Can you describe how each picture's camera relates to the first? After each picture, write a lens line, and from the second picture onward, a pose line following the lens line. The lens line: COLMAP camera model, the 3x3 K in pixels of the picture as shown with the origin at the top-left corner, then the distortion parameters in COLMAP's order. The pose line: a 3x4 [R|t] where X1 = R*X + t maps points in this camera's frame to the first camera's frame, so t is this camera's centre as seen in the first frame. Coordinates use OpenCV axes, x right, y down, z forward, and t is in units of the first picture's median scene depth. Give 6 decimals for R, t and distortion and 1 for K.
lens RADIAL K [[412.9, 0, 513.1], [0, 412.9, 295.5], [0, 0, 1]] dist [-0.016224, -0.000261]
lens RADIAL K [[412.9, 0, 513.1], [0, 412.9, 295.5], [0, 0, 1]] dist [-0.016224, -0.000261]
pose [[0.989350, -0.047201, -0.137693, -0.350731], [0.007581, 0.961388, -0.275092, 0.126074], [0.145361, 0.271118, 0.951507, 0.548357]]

■ **Task details**
Your answer must be the complete listing, repeated exactly.

■ **Reply to the task**
Can you describe how each picture's camera relates to the first? After each picture, write a lens line, and from the second picture onward, a pose line following the lens line. The lens line: COLMAP camera model, the 3x3 K in pixels of the picture as shown with the origin at the top-left corner, then the distortion parameters in COLMAP's order. The pose line: a 3x4 [R|t] where X1 = R*X + t maps points in this camera's frame to the first camera's frame, so t is this camera's centre as seen in the first frame. Coordinates use OpenCV axes, x right, y down, z forward, and t is in units of the first picture's median scene depth. Give 6 decimals for R, t and distortion and 1 for K.
lens RADIAL K [[412.9, 0, 513.1], [0, 412.9, 295.5], [0, 0, 1]] dist [-0.016224, -0.000261]
lens RADIAL K [[412.9, 0, 513.1], [0, 412.9, 295.5], [0, 0, 1]] dist [-0.016224, -0.000261]
pose [[0.989350, -0.047201, -0.137693, -0.350731], [0.007581, 0.961388, -0.275092, 0.126074], [0.145361, 0.271118, 0.951507, 0.548357]]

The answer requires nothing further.